Poulcheria Tzova in "Takis Zenetos: Digital Vision / Demolished Architecture",   studies an important,   partially demolished, industrial building in Athens. She proposes a new   design intervention with   a skin that creates "multifaceted   surfaces which are in contrast   and at the   same time in dialogue, with the clean   horizontal   and vertical elements of the existing frame".   This new skin permeates the interior spaces and creates the bases for installations and pieces of arts constituting a new artificial body    which infiltrates the existing fabric. This action represents symbolically and spatially the crisis of the passage between Industrial and Informational paradigms.

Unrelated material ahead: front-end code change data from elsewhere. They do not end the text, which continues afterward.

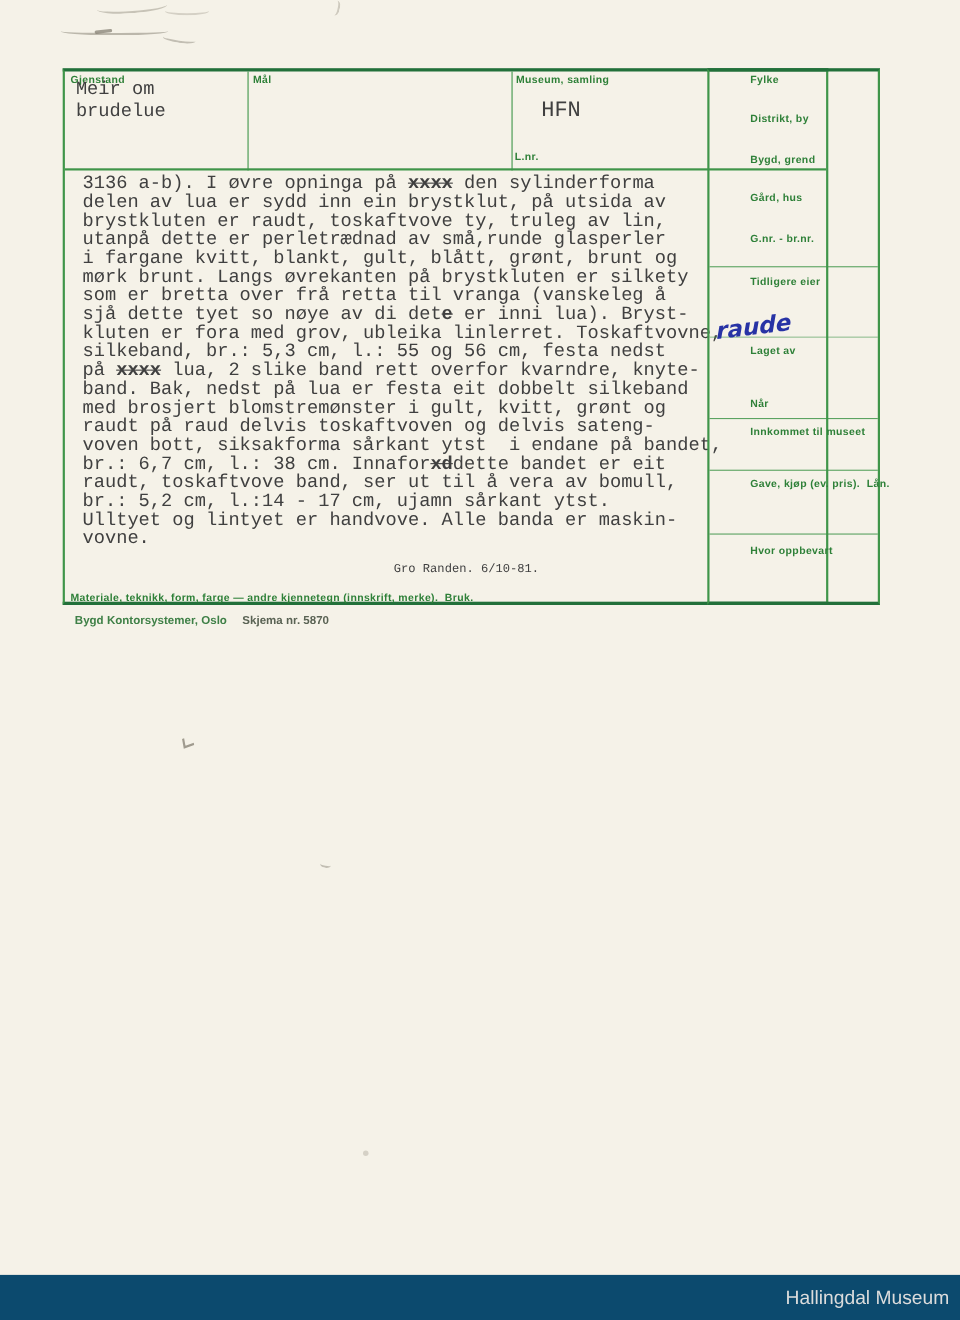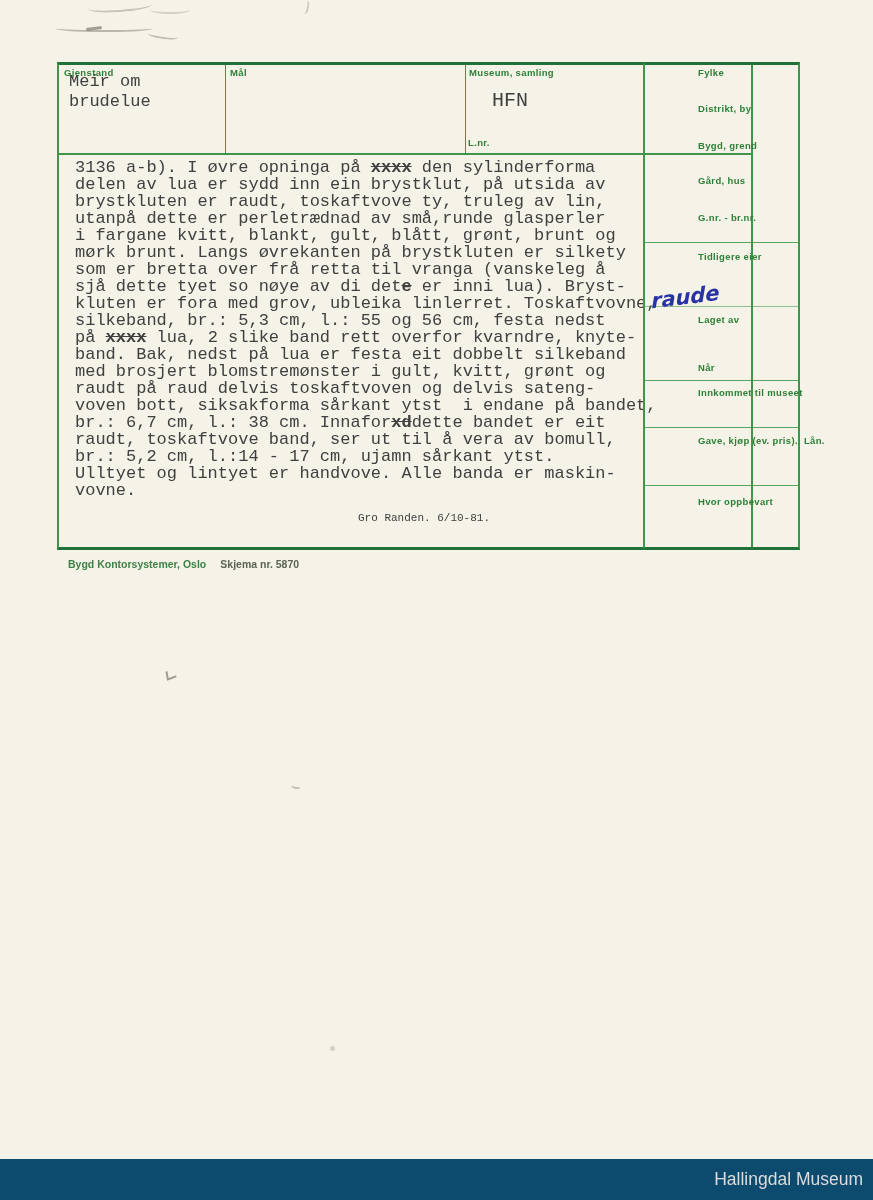--- a/index.html
+++ b/index.html
@@ -44,21 +44,21 @@
     font-size:17px; line-height:17px; white-space:pre;
   }
   .tline { height:17px; }
   .struck { text-decoration:line-through; font-weight:bold; }
 
   .signature { position:absolute; left:299px; top:447px; font-size:11px; z-index:3; }
 
   .materiale { position:absolute; left:5px; top:473px; width:570px; }
 
   
-  .side-label { left:21px;padding-left:32px; }
+  .side-label { left:5px;padding-left:32px; }
   .s-fylke     { top:2px; }   .s-distrikt { top:38px; }  .s-bygd { top:75px; }
   .s-gaard     { top:110px; } .s-gnr      { top:147px; } .s-tidligere { top:186px; }
   .s-laget     { top:249px; } .s-naar     { top:297px; } .s-innkommet { top:322px; }
   .s-gave      { top:370px; } .s-hvor     { top:431px; }
 
   .divider { position:absolute; left:0; width:100%; height:1px; background:#3f9549; opacity:0.85; }
   .d1 { top:177px; } .d2 { top:241px; opacity:0.55; } .d3 { top:315px; } .d4 { top:362px; } .d5 { top:420px; }
 
   .handwriting {
     position:absolute; left:6px; top:220px; z-index:4;
@@ -114,20 +114,21 @@
     <span class="green-label lbl-museum">Museum, samling</span>
     <div class="typed museum-value">HFN</div>
 
     <span class="green-label lbl-lnr">L.nr.</span>
   </div>
 
   <div class="typed typed-lines" id="typed-lines"><div class="tline">3136 a-b). I øvre opninga på <span class="struck">xxxx</span> den sylinderforma</div><div class="tline">delen av lua er sydd inn ein brystklut, på utsida av</div><div class="tline">brystkluten er raudt, toskaftvove ty, truleg av lin,</div><div class="tline">utanpå dette er perletrædnad av små,runde glasperler</div><div class="tline">i fargane kvitt, blankt, gult, blått, grønt, brunt og</div><div class="tline">mørk brunt. Langs øvrekanten på brystkluten er silkety</div><div class="tline">som er bretta over frå retta til vranga (vanskeleg å</div><div class="tline">sjå dette tyet so nøye av di det<span class="struck">e</span> er inni lua). Bryst-</div><div class="tline">kluten er fora med grov, ubleika linlerret. Toskaftvovne,</div><div class="tline">silkeband, br.: 5,3 cm, l.: 55 og 56 cm, festa nedst</div><div class="tline">på <span class="struck">xxxx</span> lua, 2 slike band rett overfor kvarndre, knyte-</div><div class="tline">band. Bak, nedst på lua er festa eit dobbelt silkeband</div><div class="tline">med brosjert blomstremønster i gult, kvitt, grønt og</div><div class="tline">raudt på raud delvis toskaftvoven og delvis sateng-</div><div class="tline">voven bott, siksakforma sårkant ytst  i endane på bandet,</div><div class="tline">br.: 6,7 cm, l.: 38 cm. Innafor<span class="struck">xd</span>dette bandet er eit</div><div class="tline">raudt, toskaftvove band, ser ut til å vera av bomull,</div><div class="tline">br.: 5,2 cm, l.:14 - 17 cm, ujamn sårkant ytst.</div><div class="tline">Ulltyet og lintyet er handvove. Alle banda er maskin-</div><div class="tline">vovne.</div></div>
 
   <div class="typed signature">Gro Randen.  6/10-81.</div>
 
+  <div class="green-label materiale">Materiale, teknikk, form, farge — andre kjennetegn (innskrift, merke).  Bruk.</div>
 </section>
 
 <aside class="form-side">
   <span class="green-label side-label s-fylke">Fylke</span>
   <span class="green-label side-label s-distrikt">Distrikt, by</span>
   <span class="green-label side-label s-bygd">Bygd, grend</span>
   <span class="green-label side-label s-gaard">Gård, hus</span>
   <span class="green-label side-label s-gnr">G.nr. - br.nr.</span>
 
   <div class="divider d1"></div>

  "IT and Sustainability. A method for landscape recovery in Abandoned Stone Quarries" by Christian Pongratz addresses the abandoned and wasted part of landscape. The paper shows   "digital techniques of the formfinding process (...) that smoothly integrates into its natural environment and interprets with a new sustainable methodology the redevelopment of the fractured landscape"

"Tele-contiguity and Interaction: Architecture as Communication Interface" by Marta Moccia works on the massive presence of video-communication and tele-collaborative. The main concept is that Tele-contiguity is "intended as an improvement of body materiality   through   sensory   amplification and not as an impoverishment of human sensory system"

"Every Crisis Becomes a value Through IT" by Rosetta Angelini, Antonino Di Raimo and Emanuele Tarducci addresses the issues of this session also from a methodological point of view: "through Information Technology is possible to process some elements of crisis and transform them in a virtuous combination of resources and opportunities". They present in particular a case study on the urban space.

You will notice in this last presentation, as well as in several others of the session, the fact that specific design actions are related to specific issues and these issues are related to theoretical as well as technological positions. These interconnections are all evident in these presentations, and all reasonable for us, but a lot of ground should be covered in order to make this way of handling scientific papers completely accepted. Architects think in actions and act with thinking. In this case dealing with Modernity Crisis and Information Technology.